## Problem details
Copy word for word, please, the lines of the entries below running from the one containing "G01X0Y46228D02*" to the one containing "G01X1651Y0D02*", both ends included.

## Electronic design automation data
=======

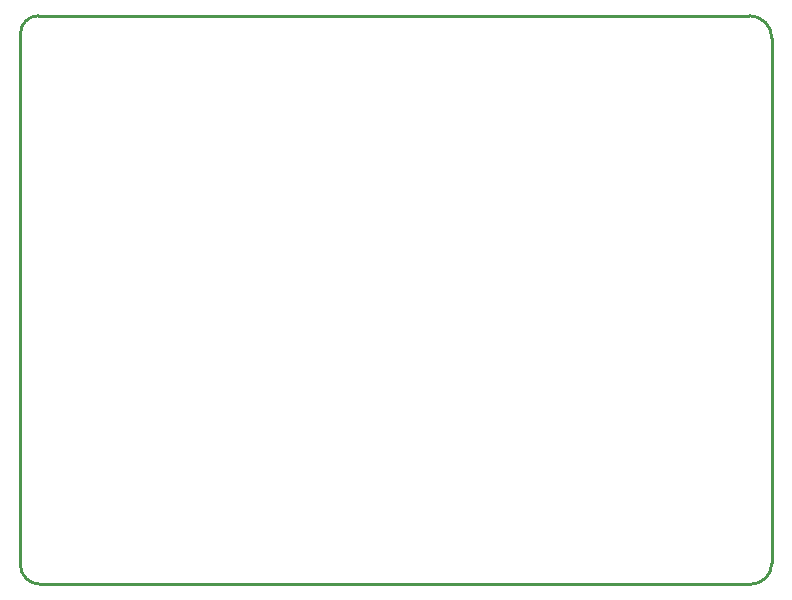
<source format=gko>
G04 Layer: BoardOutline*
G04 EasyEDA v6.3.22, 2020-03-24T12:14:19+11:00*
G04 be55d0e875064f4eac6341afbdbda93d,8b00c40d607e4de580d566db1ee26a9b,10*
G04 Gerber Generator version 0.2*
G04 Scale: 100 percent, Rotated: No, Reflected: No *
G04 Dimensions in millimeters *
G04 leading zeros omitted , absolute positions ,3 integer and 3 decimal *
%FSLAX33Y33*%
%MOMM*%
G90*
G71D02*

%ADD10C,0.254000*%
G54D10*
G01X0Y46228D02*
G01X0Y46609D01*
G01X1524Y48133D02*
G01X61722Y48133D01*
G01X63627Y46228D02*
G01X63627Y1778D01*
G01X61849Y0D02*
G01X1651Y0D01*
G01X0Y1651D02*
G01X0Y46355D01*
G75*
G01X0Y46609D02*
G02X1524Y48133I1524J0D01*
G01*
G75*
G01X61722Y48133D02*
G02X63627Y46228I0J-1905D01*
G01*
G75*
G01X63627Y1778D02*
G02X61849Y0I-1778J0D01*
G01*
G75*
G01X1651Y0D02*
G02X0Y1651I0J1651D01*
G01*

%LPD*%
M00*
M02*

</source>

=======

## Worked solution
G01X0Y46228D02*
G01X0Y46609D01*
G01X1524Y48133D02*
G01X61722Y48133D01*
G01X63627Y46228D02*
G01X63627Y1778D01*
G01X61849Y0D02*
G01X1651Y0D01*
G01X0Y1651D02*
G01X0Y46355D01*
G75*
G01X0Y46609D02*
G02X1524Y48133I1524J0D01*
G01*
G75*
G01X61722Y48133D02*
G02X63627Y46228I0J-1905D01*
G01*
G75*
G01X63627Y1778D02*
G02X61849Y0I-1778J0D01*
G01*
G75*
G01X1651Y0D02*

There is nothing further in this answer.